Touch (Denazen #1)(23)



“He was hurting you,” Kale said calmly, looking down at my fingers on his wrist. His sleeve had ridden up so my hand rested on bare skin. Turning, he glared at Alex with disgust. “He was going to strike you.”

That got a reaction. Alex’s face flushed red, and his fists clenched tight at his sides. “Strike her? What the hell is wrong with you?” He stared. “I’d never hit her!”

Kale wasn’t looking at me anymore. It was all about Alex. “You were hurting her,” he snarled, stepping forward. “It hurts to be grabbed like that.” His voice was low and dangerous. It sent a chill down my spine—and not the scared type, either.

“It’s fine, Kale. Alex wasn’t going to hurt me. He was surprised, that’s all. Right, Alex?”

Alex’s eyes drifted from Kale’s face to my fingers still restraining his wrist. “What’s his touch do?”

I guess he knew me well enough to know that if it had been simply a matter of Kale pummeling him, I would have stepped back and enjoyed the show. Maybe gone to get popcorn. The fact that I’d stopped him said enough.

“Death touch,” I said, easing my fingers off Kale’s wrist. Instead of letting my hand fall to the side, Kale laced his fingers with mine.

Alex took it all in, lips pressed tight. “I guess I owe you an apology.”

“Yeah,” I said softly. “You do.” He meant grabbing me—I meant something else. “How do you know about Denazen?”

Alex waved his right hand at a discarded soda can sitting on one of the bar stools across the room. The can shot forward, rocketing into the wall next to Kale’s head. Kale didn’t flinch.

“Telekinetic.” Of course. And the cheesy plot thickens. God. Someone kill me now.

“There are many of you,” Kale snorted. “When one disobeys, they retire you and pull in another. There is nothing special about you.”

A wicked smile spread across Alex’s lips. “Yeah? Well at least I can touch—” He looked down at our intertwined hands. “Wait, didn’t you say—?”

“When he tried to kill me, we found out I was immune.” I said it mostly for shock value. Boy did it work.

Alex froze. The vein on the side of his neck bulged and the top corner of his lip curled upward as he squinted his right eye. I knew that look—the Elvis, I used to call it. There were times that look and the fire that came with it could turn my knees to soft-serve ice cream. Now? It made me angry.

“Tried to kill you? Dez, what the hell have you gotten yourself into?”

“We need to find the Reaper.”

Alex shook his head. “Tell me what’s going on.”

“Like I said, we’re looking for the Reaper. Do you know where we can find him or not?”

The stubborn set of his jaw told me he wanted to argue, but I guessed he knew better. Very few people won an argument with me. I’d learned from the best.

“I don’t know where he is, but there are some people that might.”

I waited, but he said nothing. “Well?”

I could tell he wanted to yell, but he kept it under control. That was new. Self-control wasn’t something the guy had in spades. “You’re not going to tell me what’s going on?”

I glared right back. “Why should I? You didn’t feel the need to tell me you were screwing that college girl behind my back.”





9


I’d met Alex Mojourn right after I turned fifteen. It was right before he dropped out of school.
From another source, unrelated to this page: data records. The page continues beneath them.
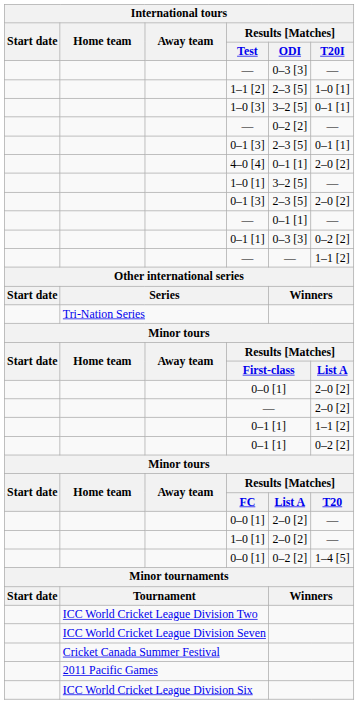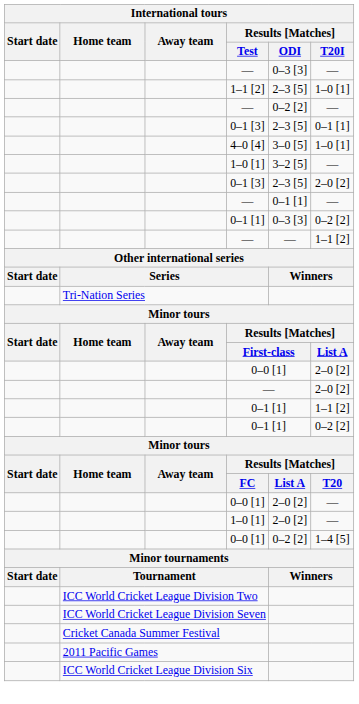- row: 1–0 [3] | 3–2 [5] | 0–1 [1]
4–0 [4] | Results [Matches] / ODI: 0–1 [1] -> 3–0 [5]
4–0 [4] | Results [Matches] / T20I: 2–0 [2] -> 1–0 [1]
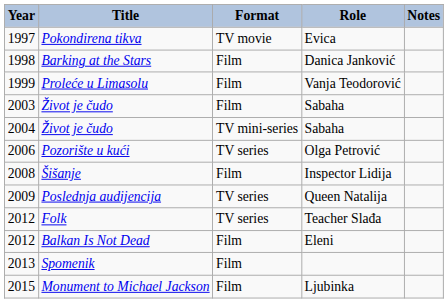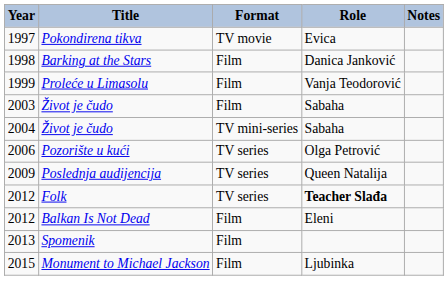- row: 2008 | Šišanje | Film | Inspector Lidija
Folk | Role: normal -> bold
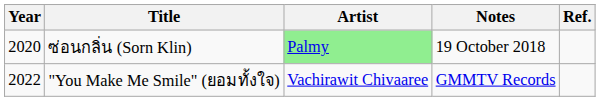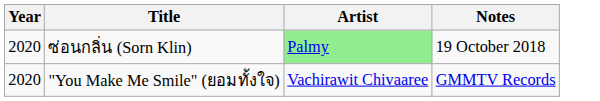- column: Ref.
"You Make Me Smile" (ยอมทั้งใจ) | Year: 2022 -> 2020
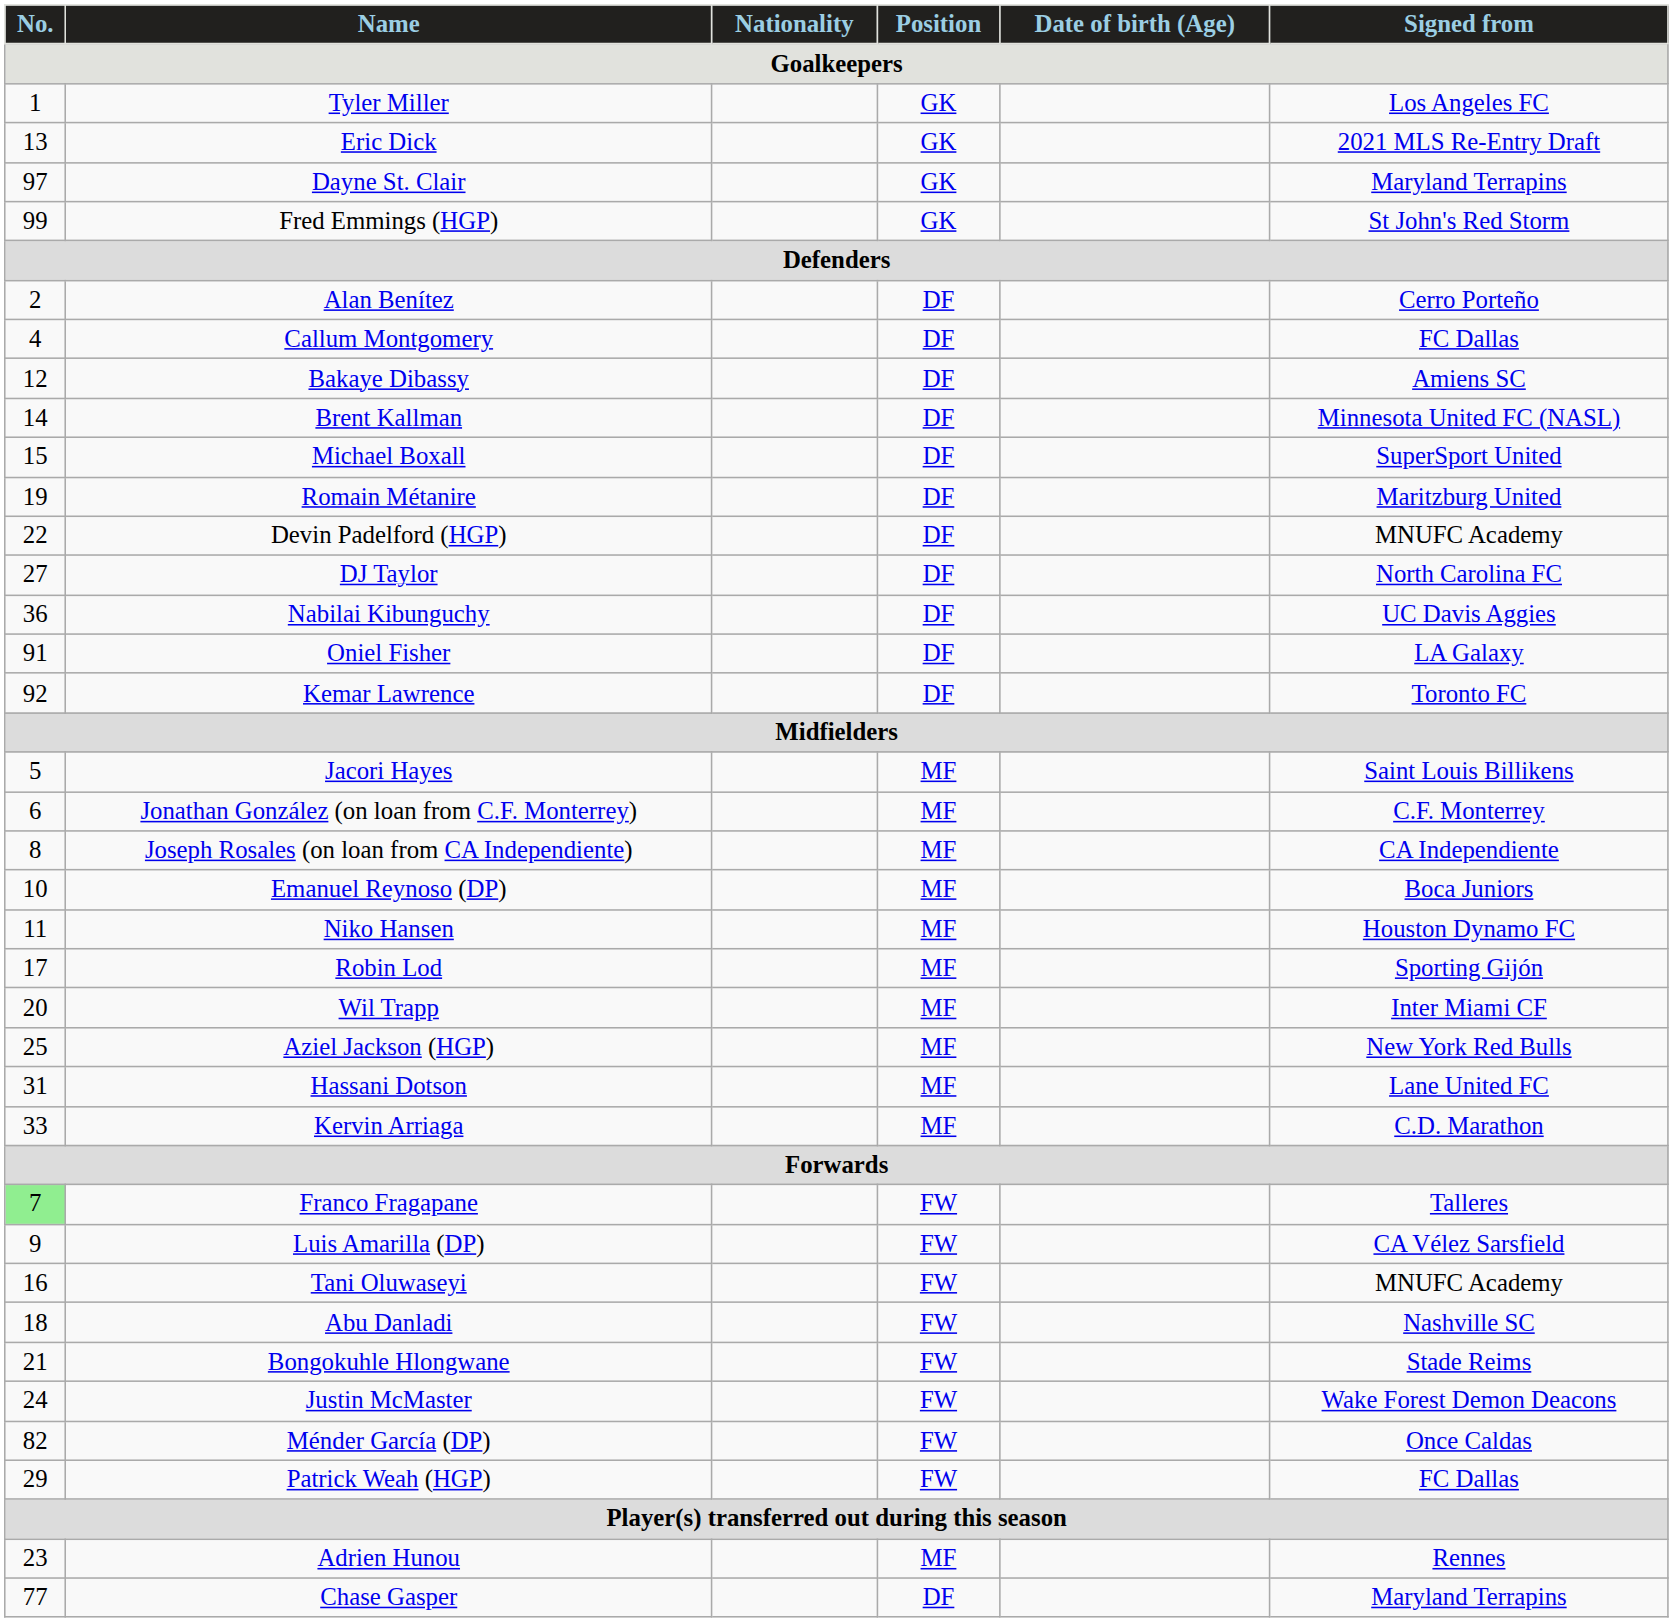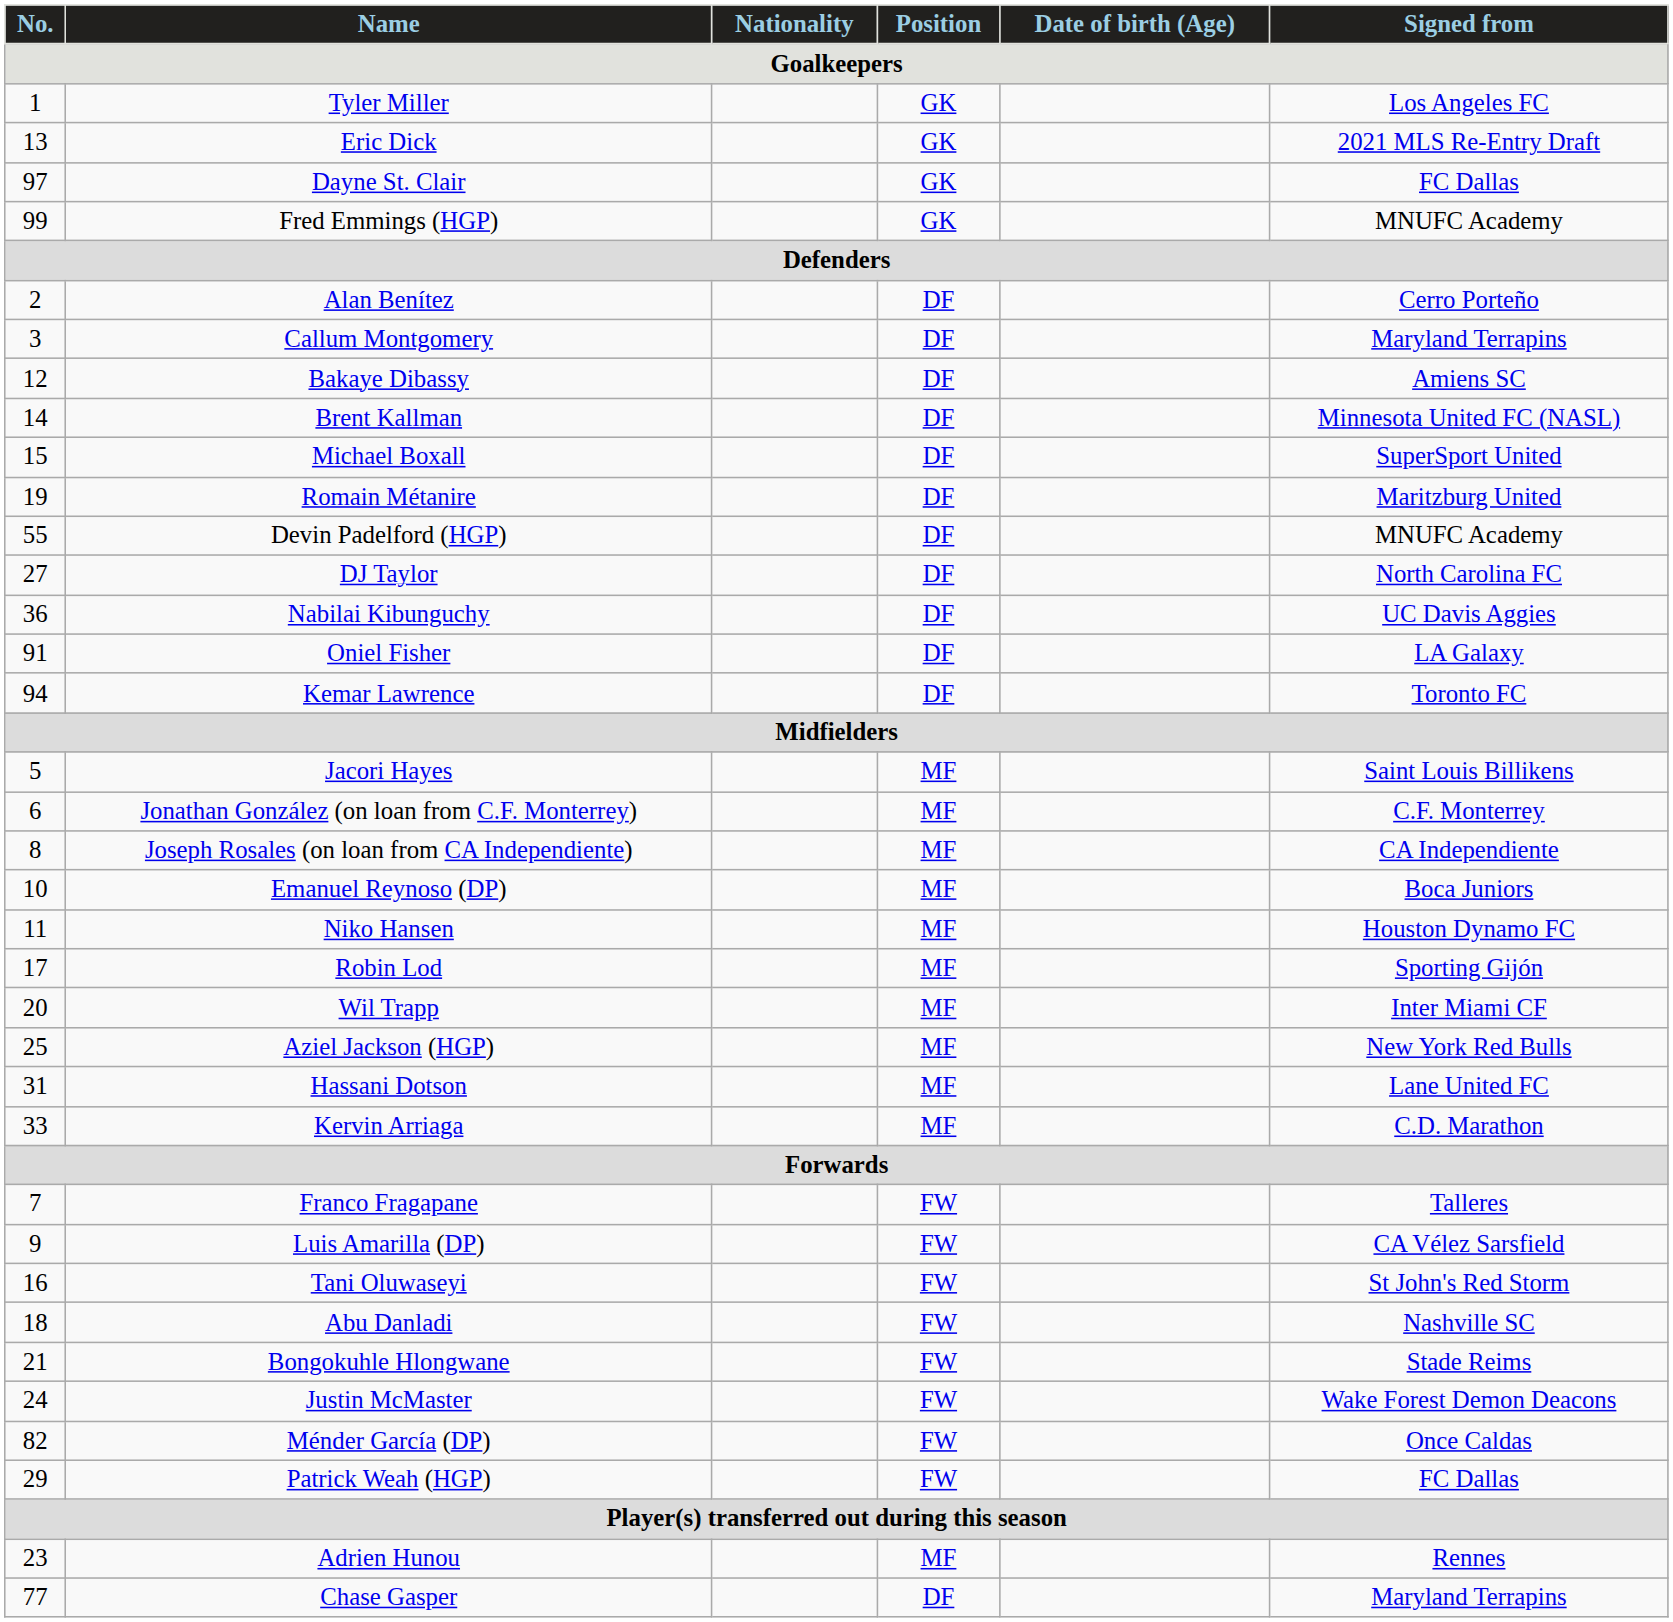Dayne St. Clair | Signed from / Goalkeepers: Maryland Terrapins -> FC Dallas
Fred Emmings (HGP) | Signed from / Goalkeepers: St John's Red Storm -> MNUFC Academy
Callum Montgomery | No. / Goalkeepers: 4 -> 3
Callum Montgomery | Signed from / Goalkeepers: FC Dallas -> Maryland Terrapins
Devin Padelford (HGP) | No. / Goalkeepers: 22 -> 55
Kemar Lawrence | No. / Goalkeepers: 92 -> 94
Franco Fragapane | No. / Goalkeepers: lightgreen background -> no background
Tani Oluwaseyi | Signed from / Goalkeepers: MNUFC Academy -> St John's Red Storm
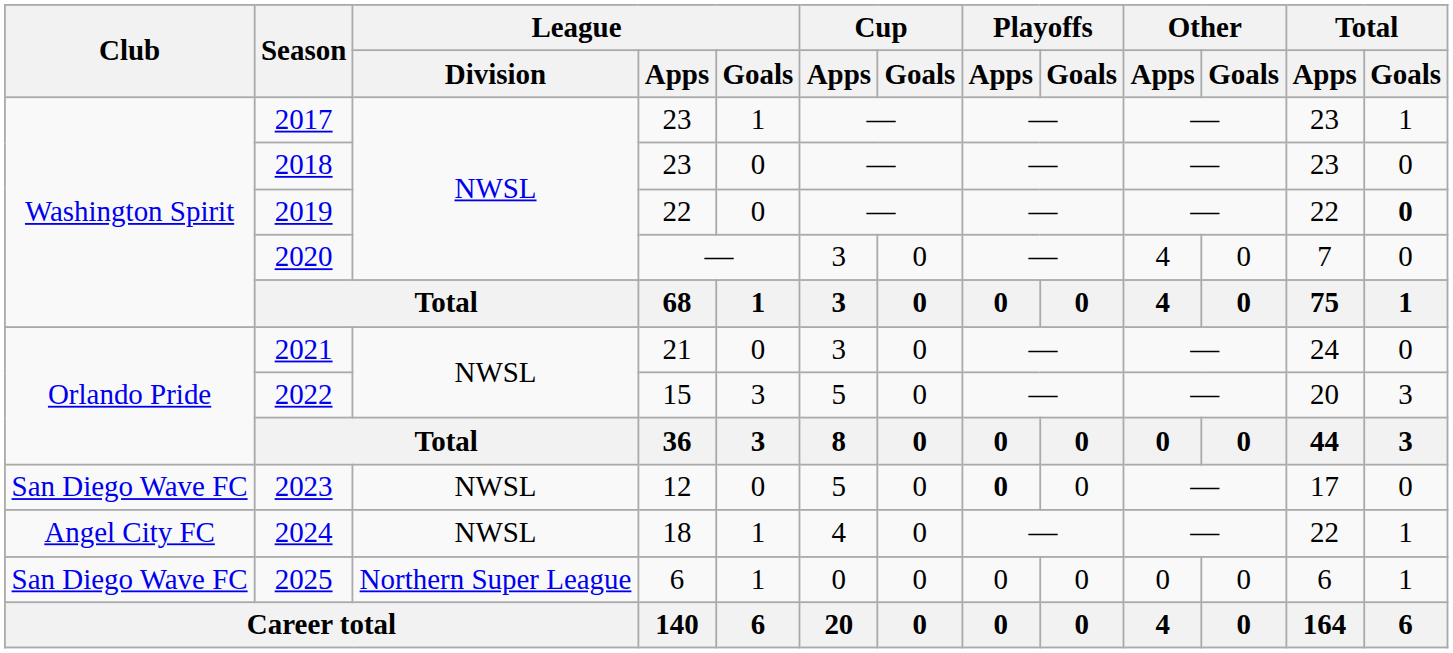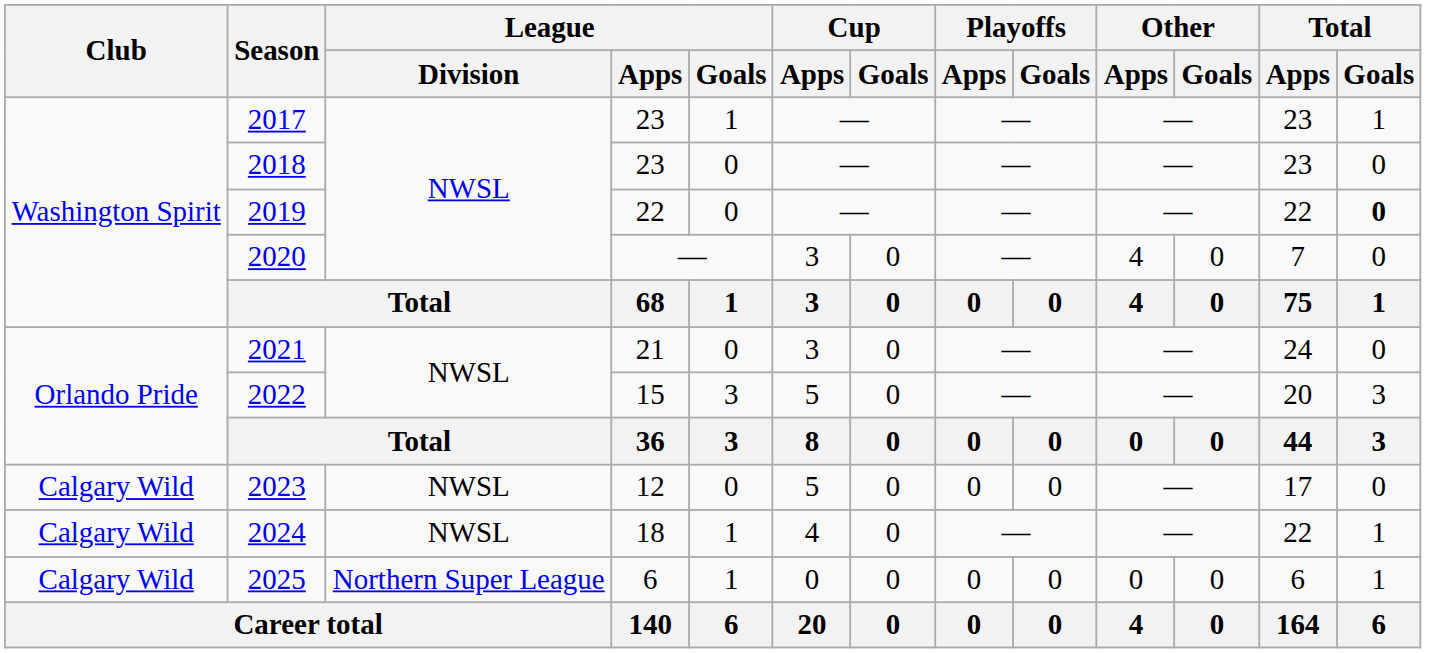2023 | Club: San Diego Wave FC -> Calgary Wild
2023 | Playoffs / Apps: bold -> normal
2024 | Club: Angel City FC -> Calgary Wild
2025 | Club: San Diego Wave FC -> Calgary Wild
He was seventeen and a junior, having been left back at one point in grade school, and I was a sophomore.

Honor student, bookworm, good girl—these were all terms used to describe me back then. I was shy and kept to myself—didn’t have many friends. I did my homework, and obeyed all the rules. But for some reason, Alex took notice of me. When he deemed me worthy of his attention, well, I just about fell all over myself with excitement. We started dating—he took me to parties, we hung out with all his friends.

He was my first boyfriend, my first love, my first kiss—my first everything. When I was sixteen, I caught him undressing some bimbo from the local college in the back room of Roudey’s, and he became my first heartbreak.

We’d seen each other plenty since then, mainly because we traveled the same raver circle. Each time, though, we’d stay on opposite ends of the room. Seeing him was hard. Talking to him, that was even harder. Finding out he’d lied about something else? Pretty much devastating.

But was that good enough? Of course not. Fate seemed to have it in for me, because we had to meet him again, later that night.

After a bit more arguing—and no apology for past transgressions—he finally agreed to introduce us to the people he knew. We set it up to meet him inside the park behind the pool hall at nine o’clock.

There was no other choice.

“Tell me more,” Kale said as he sat next to me on the grass. We’d left the pool hall and grabbed sodas and sandwiches from a sandwich shop in town and settled under a large pine tree behind the building.

“What do you want to know?”

“Tell me what it was like to grow up here.” He glanced from the sky to my face, a little sad. “Free.”

“How about we have a conversation that doesn’t involve me doing all the talking? You can ask me a question, then I get to ask you one.”